The chief election officers for Nelson and Grand Forks say mail-in ballots aren’t being offered to voters even as the option is being made available in most Kootenay municipalities.
Mail-in balloting in B.C. was previously limited to voters who would be absent for the election, or had an illness, injury or disability that prevented in-person voting.
During the COVID-19 pandemic the province required municipalities to make the option available to every voter, and in May 2021 the Local Government Act was amended to allow cities the choice of permanently expanding mail-in votes.
While mail-in voting has been adopted throughout the Kootenays in cities including Cranbrook, Fernie, Trail, Kimberley and Castlegar as well as the Central Kootenay, East Kootenay and Kootenay Boundary regional districts, there’s no option for it in Nelson and Grand Forks.
Nelson’s chief election officer Sarah Winton said the March 2021 byelection was the first time the city offered mail-in ballots. Of the 186 residents who applied for the ballots, Winton said 155 returned theirs. The cost to the city was a week of staff time and an additional $5,000.
Winton said the city determined that number of voters was inflated by the pandemic, and that offering it for the Oct. 15 general election wasn’t viable. Including Winton, Nelson has three employees organizing the election. Collecting voter registration information and mailing out the packages, she said, required more resources than the city is currently equipped for.
“It is a lot of work and it is very time consuming and it is a lot of money for a small number of people that use mail-in voting,” said Winton. “So I know you’re probably hearing from several people, I’ve heard from several people, but when it comes right down to it and you offer it, like we did for the byelection, hardly anybody uses it.”
Grand Forks’ chief election officer Theresa Lenardon echoed Winton. The city council considered it, said Lenardon, but decided there wouldn’t be enough demand.
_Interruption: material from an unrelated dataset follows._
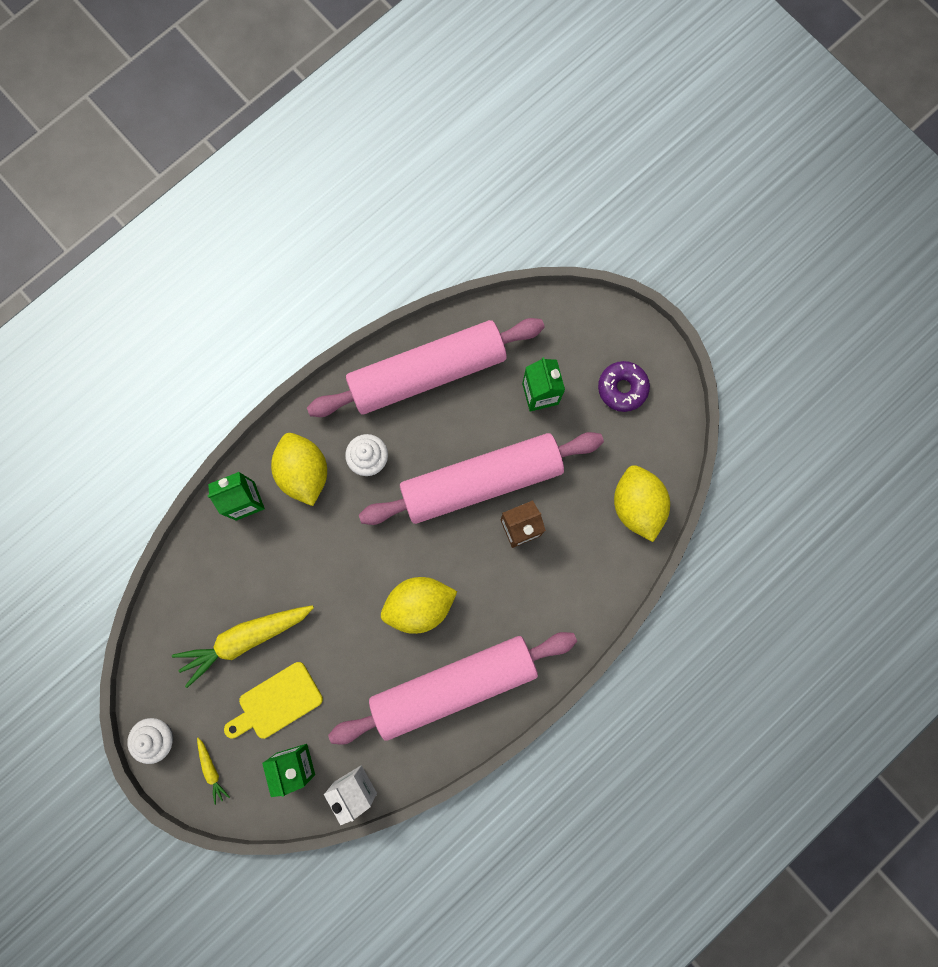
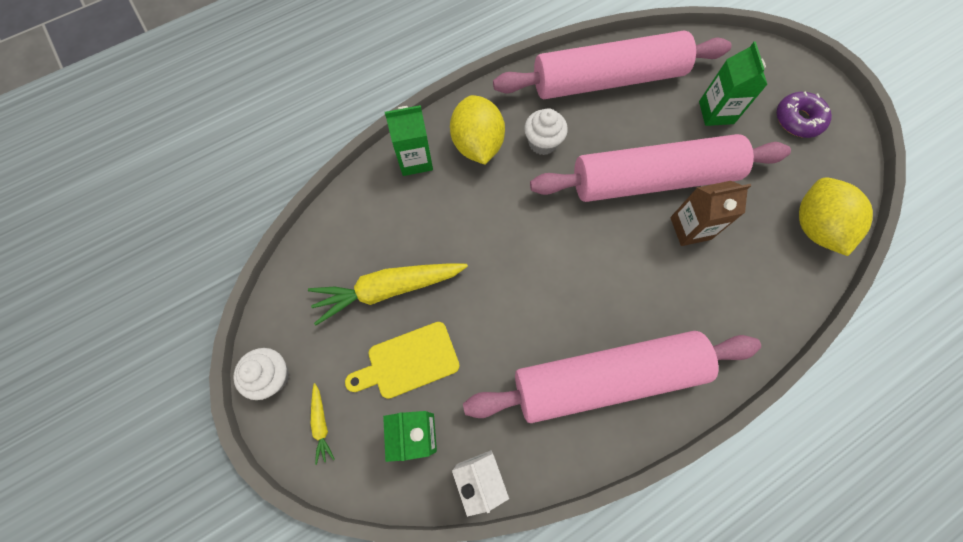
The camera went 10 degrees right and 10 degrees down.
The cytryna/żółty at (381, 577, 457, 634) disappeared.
“I feel they felt given the low number that they have on record of non-residents, people who own property in the city but do not live there, they didn’t feel it would be worth the cost and of course the human resources.”
Castlegar also had its first look at mail-in voting during its 2021 byelection. Chief election officer Nicole Brown said Castlegar received 230 applications, which she added was high compared to other municipalities of comparable population size.
Brown agreed the process is expensive and time consuming to organize, but thinks it is worth doing.
“I know there’s been studies done by other municipalities to see if really the cost and the time is worth it compared to the number of voters or ballots that you get. But I would say during the byelection in 2021, it was definitely a great option to have available for people who were unable to come to come out, or that were unwell.”
Winton thinks the current system is ideal. If the provincial government were to mandate mail-in balloting, she said, some cities may struggle to implement it.
”Once it goes to the province it’s kind of a blanket decision. Decisions tend to be made based on what’s good for a larger municipality like in the Lower Mainland rather than what works for more rural, smaller places.”
Voters with mobility or health issues do have other options for casting their ballots.
Elections BC offers assisted telephone voting, but it is limited to people who have vision loss, a disability or health condition that prevents independent voting, or are self-isolating during the last week of the campaign and can’t vote by mail.
Municipalities are also required to offer curbside voting. Elections staff can visit residents at their cars outside polling stations if they have mobility issues and are able to mark a ballot if a voter has a disability or literacy needs.